**TASK GOAL**
Print the text of every item below line for line, without changing anything, and leave the pictures out of your output.

**SUPPLIED DATA**

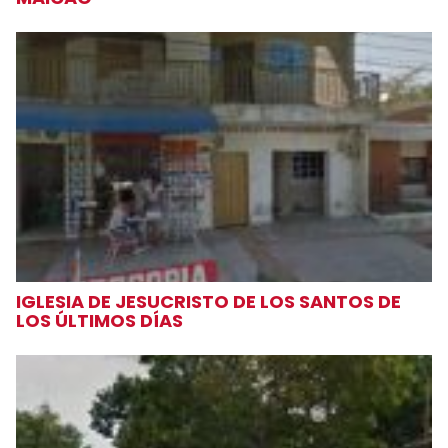
IGLESIA DE JESUCRISTO DE LOS SANTOS DE
LOS ÚLTIMOS DÍAS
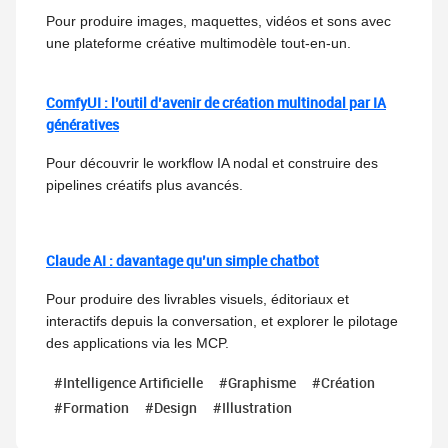
Pour produire images, maquettes, vidéos et sons avec
une plateforme créative multimodèle tout-en-un.
ComfyUI : l’outil d’avenir de création multinodal par IA
génératives
Pour découvrir le workflow IA nodal et construire des
pipelines créatifs plus avancés.
Claude AI : davantage qu’un simple chatbot
Pour produire des livrables visuels, éditoriaux et
interactifs depuis la conversation, et explorer le pilotage
des applications via les MCP.
#Intelligence Artificielle
#Graphisme
#Création
#Formation
#Design
#Illustration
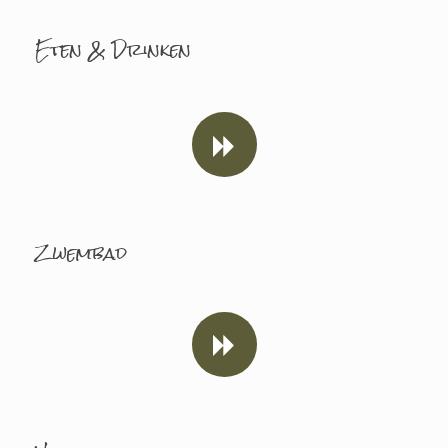
Eten & Drinken
Zwembad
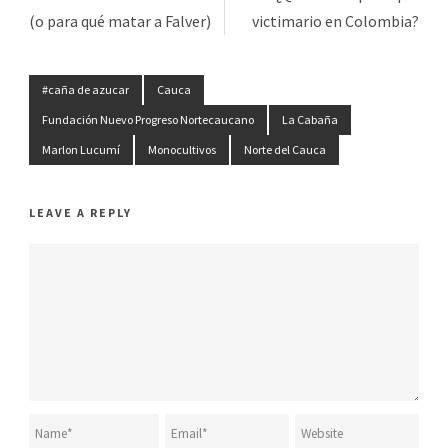
(o para qué matar a Falver)
victimario en Colombia?
#caña de azucar
Cauca
Fundación Nuevo Progreso Nortecaucano
La Cabaña
Marlon Lucumí
Monocultivos
Norte del Cauca
LEAVE A REPLY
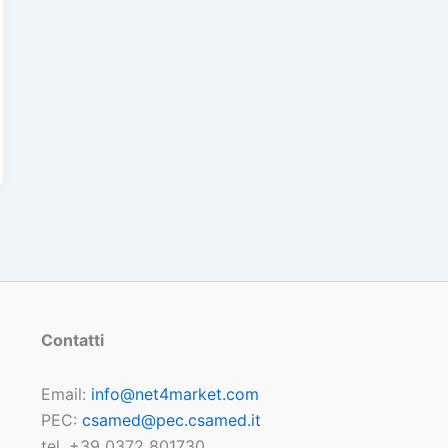
Contatti
Email:
info@net4market.com
PEC:
csamed@pec.csamed.it
tel. +39 0372 801730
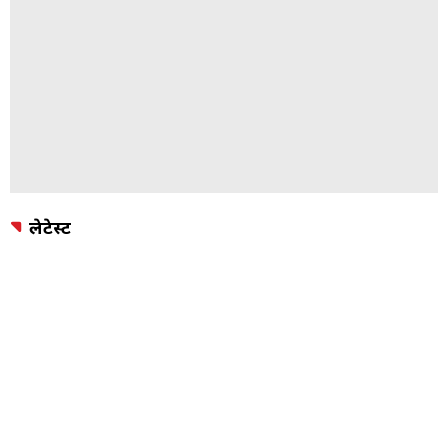
लेटेस्ट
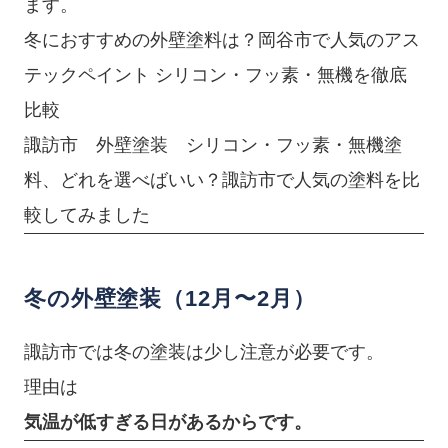
ます。
冬におすすめの外壁塗料は？岡谷市で人気のアス
テックペイント シリコン・フッ素・無機を徹底
比較
諏訪市 外壁塗装 シリコン・フッ素・無機塗
料、どれを選べばいい？諏訪市で人気の塗料を比
較してみました
冬の外壁塗装（12月〜2月）
諏訪市では冬の塗装は少し注意が必要です。
理由は
気温が低すぎる日があるからです。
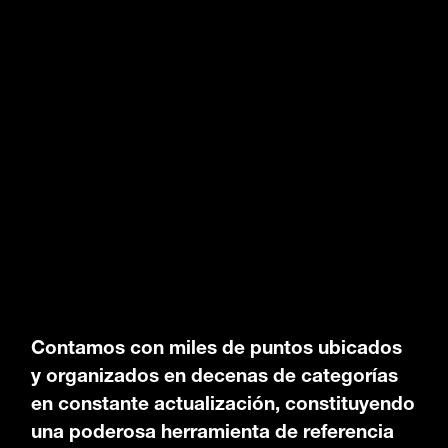
Contamos con miles de puntos ubicados
y organizados en decenas de categorías
en constante actualización, constituyendo
una poderosa herramienta de referencia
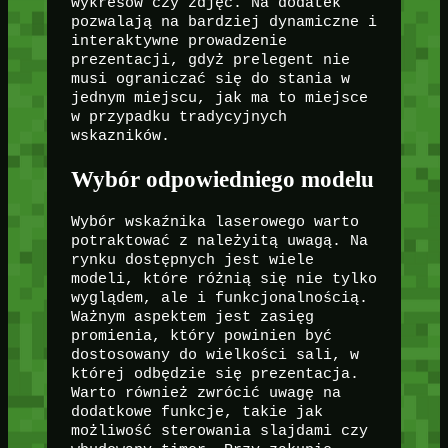
wykresów czy zdjęć. Na dodatek
pozwalają na bardziej dynamiczne i
interaktywne prowadzenie
prezentacji, gdyż prelegent nie
musi ograniczać się do stania w
jednym miejscu, jak ma to miejsce
w przypadku tradycyjnych
wskazników.
Wybór odpowiedniego modelu
Wybór wskaźnika laserowego warto
potraktować z należyitą uwagą. Na
rynku dostępnych jest wiele
modeli, które różnią się nie tylko
wyglądem, ale i funkcjonalnością.
Ważnym aspektem jest zasięg
promienia, który powinien być
dostosowany do wielkości sali, w
której odbędzie się prezentacja.
Warto również zwrócić uwagę na
dodatkowe funkcje, takie jak
możliwość sterowania slajdami czy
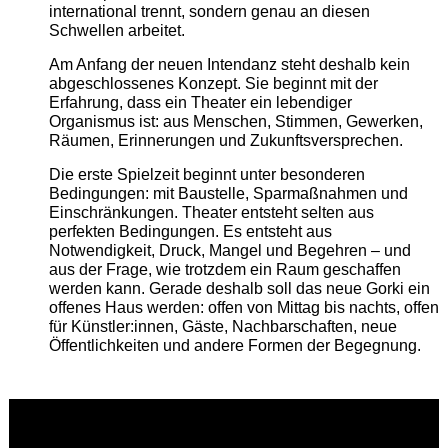
international trennt, sondern genau an diesen
Schwellen arbeitet.
Am Anfang der neuen Intendanz steht deshalb kein
abgeschlossenes Konzept. Sie beginnt mit der
Erfahrung, dass ein Theater ein lebendiger
Organismus ist: aus Menschen, Stimmen, Gewerken,
Räumen, Erinnerungen und Zukunftsversprechen.
Die erste Spielzeit beginnt unter besonderen
Bedingungen: mit Baustelle, Sparmaßnahmen und
Einschränkungen. Theater entsteht selten aus
perfekten Bedingungen. Es entsteht aus
Notwendigkeit, Druck, Mangel und Begehren – und
aus der Frage, wie trotzdem ein Raum geschaffen
werden kann. Gerade deshalb soll das neue Gorki ein
offenes Haus werden: offen von Mittag bis nachts, offen
für Künstler:innen, Gäste, Nachbarschaften, neue
Öffentlichkeiten und andere Formen der Begegnung.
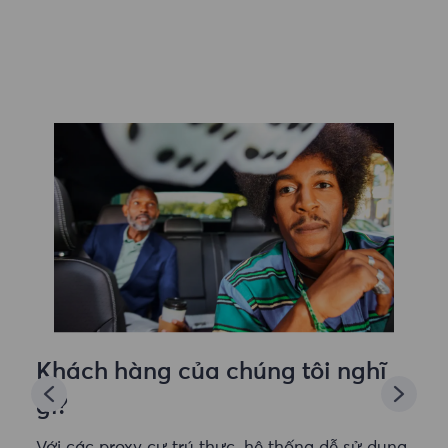
Khách hàng của chúng tôi nghĩ
gì?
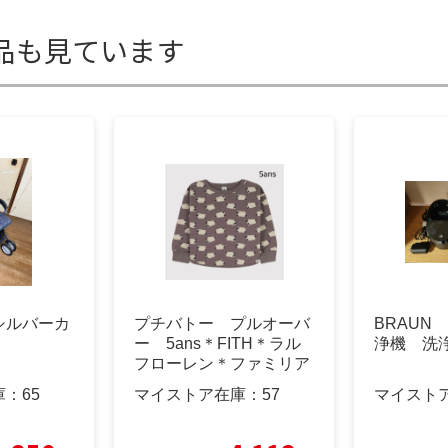
品も見ています
シルバーカ
プチバトー プルオーバ
BRAUN
ー 5ans＊FITH＊ラル
浄機 洗
フローレン＊ファミリア
＊べべ
庫：
65
マイストア在庫：
57
マイスト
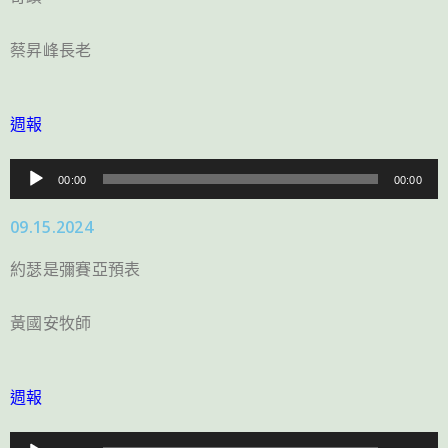
器
蔡昇峰長老
週報
音
00:00
00:00
訊
09.15.2024
播
放
約瑟是彌賽亞預表
器
黃國安牧師
週報
音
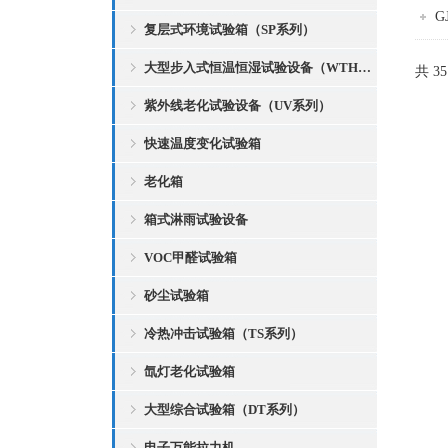
G
复层式环境试验箱（SP系列）
大型步入式恒温恒湿试验设备（WTH系列）
共 3
紫外线老化试验设备（UV系列）
快速温度变化试验箱
老化箱
箱式淋雨试验设备
VOC甲醛试验箱
砂尘试验箱
冷热冲击试验箱（TS系列）
氙灯老化试验箱
大型综合试验箱（DT系列）
电子万能拉力机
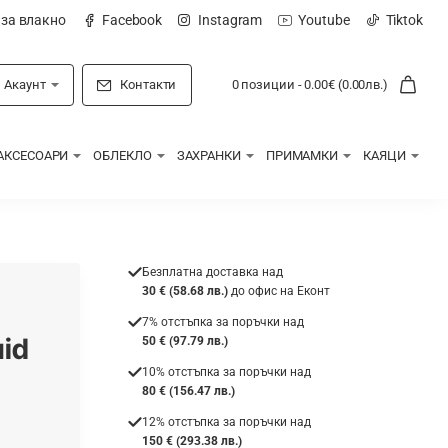
 за влакно
Facebook
Instagram
Youtube
Tiktok
Акаунт
Контакти
0 позиции - 0.00€ (0.00лв.)
АКСЕСОАРИ
ОБЛЕКЛО
ЗАХРАНКИ
ПРИМАМКИ
КАЯЦИ
Безплатна доставка над
30 € (58.68 лв.)
до офис на Еконт
7% отстъпка за поръчки над
uid
50 € (97.79 лв.)
10% отстъпка за поръчки над
80 € (156.47 лв.)
12% отстъпка за поръчки над
150 € (293.38 лв.)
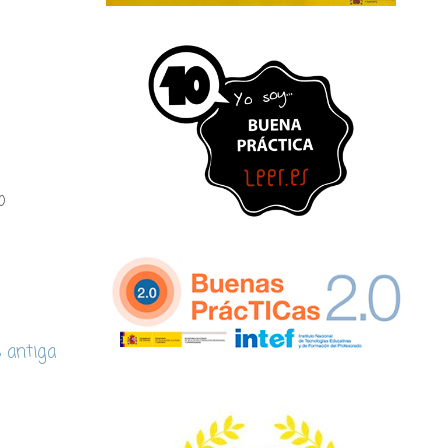
o
s antiga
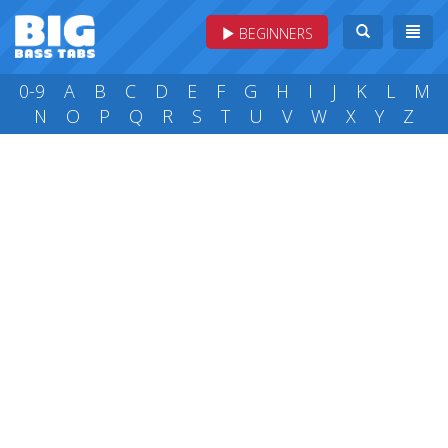
BEGINNERS
0-9
A
B
C
D
E
F
G
H
I
J
K
L
M
N
O
P
Q
R
S
T
U
V
W
X
Y
Z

**EXERCISE ANSWER**
IGLESIA DE JESUCRISTO DE LOS SANTOS DE
LOS ÚLTIMOS DÍAS
Pour produire images, maquettes, vidéos et sons avec
une plateforme créative multimodèle tout-en-un.
ComfyUI : l’outil d’avenir de création multinodal par IA
génératives
Pour découvrir le workflow IA nodal et construire des
pipelines créatifs plus avancés.
Claude AI : davantage qu’un simple chatbot
Pour produire des livrables visuels, éditoriaux et
interactifs depuis la conversation, et explorer le pilotage
des applications via les MCP.
#Intelligence Artificielle
#Graphisme
#Création
#Formation
#Design
#Illustration
Eten & Drinken
Zwembad
(o para qué matar a Falver)
victimario en Colombia?
#caña de azucar
Cauca
Fundación Nuevo Progreso Nortecaucano
La Cabaña
Marlon Lucumí
Monocultivos
Norte del Cauca
LEAVE A REPLY
Contatti
Email:
info@net4market.com
PEC:
csamed@pec.csamed.it
tel. +39 0372 801730
लेटेस्ट
ます。
冬におすすめの外壁塗料は？岡谷市で人気のアス
テックペイント シリコン・フッ素・無機を徹底
比較
諏訪市 外壁塗装 シリコン・フッ素・無機塗
料、どれを選べばいい？諏訪市で人気の塗料を比
較してみました
冬の外壁塗装（12月〜2月）
諏訪市では冬の塗装は少し注意が必要です。
理由は
気温が低すぎる日があるからです。
Contamos con miles de puntos ubicados
y organizados en decenas de categorías
en constante actualización, constituyendo
una poderosa herramienta de referencia
wykresów czy zdjęć. Na dodatek
pozwalają na bardziej dynamiczne i
interaktywne prowadzenie
prezentacji, gdyż prelegent nie
musi ograniczać się do stania w
jednym miejscu, jak ma to miejsce
w przypadku tradycyjnych
wskazników.
Wybór odpowiedniego modelu
Wybór wskaźnika laserowego warto
potraktować z należyitą uwagą. Na
rynku dostępnych jest wiele
modeli, które różnią się nie tylko
wyglądem, ale i funkcjonalnością.
Ważnym aspektem jest zasięg
promienia, który powinien być
dostosowany do wielkości sali, w
której odbędzie się prezentacja.
Warto również zwrócić uwagę na
dodatkowe funkcje, takie jak
możliwość sterowania slajdami czy
international trennt, sondern genau an diesen
Schwellen arbeitet.
Am Anfang der neuen Intendanz steht deshalb kein
abgeschlossenes Konzept. Sie beginnt mit der
Erfahrung, dass ein Theater ein lebendiger
Organismus ist: aus Menschen, Stimmen, Gewerken,
Räumen, Erinnerungen und Zukunftsversprechen.
Die erste Spielzeit beginnt unter besonderen
Bedingungen: mit Baustelle, Sparmaßnahmen und
Einschränkungen. Theater entsteht selten aus
perfekten Bedingungen. Es entsteht aus
Notwendigkeit, Druck, Mangel und Begehren – und
aus der Frage, wie trotzdem ein Raum geschaffen
werden kann. Gerade deshalb soll das neue Gorki ein
offenes Haus werden: offen von Mittag bis nachts, offen
für Künstler:innen, Gäste, Nachbarschaften, neue
Öffentlichkeiten und andere Formen der Begegnung.
Khách hàng của chúng tôi nghĩ
gì?
品も見ています
シルバーカ
プチバトー プルオーバ
BRAUN
ー 5ans＊FITH＊ラル
浄機 洗
フローレン＊ファミリア
＊べべ
庫：
65
マイストア在庫：
57
マイスト
器
蔡昇峰長老
週報
音
00:00
00:00
訊
09.15.2024
播
放
約瑟是彌賽亞預表
器
黃國安牧師
週報
音
G
复层式环境试验箱（SP系列）
大型步入式恒温恒湿试验设备（WTH系列）
共 3
紫外线老化试验设备（UV系列）
快速温度变化试验箱
老化箱
箱式淋雨试验设备
VOC甲醛试验箱
砂尘试验箱
冷热冲击试验箱（TS系列）
氙灯老化试验箱
大型综合试验箱（DT系列）
电子万能拉力机
 за влакно
Facebook
Instagram
Youtube
Tiktok
Акаунт
Контакти
0 позиции - 0.00€ (0.00лв.)
АКСЕСОАРИ
ОБЛЕКЛО
ЗАХРАНКИ
ПРИМАМКИ
КАЯЦИ
Безплатна доставка над
30 € (58.68 лв.)
до офис на Еконт
7% отстъпка за поръчки над
uid
50 € (97.79 лв.)
10% отстъпка за поръчки над
80 € (156.47 лв.)
12% отстъпка за поръчки над
150 € (293.38 лв.)
o
s antiga
BEGINNERS
0-9
A
B
C
D
E
F
G
H
I
J
K
L
M
N
O
P
Q
R
S
T
U
V
W
X
Y
Z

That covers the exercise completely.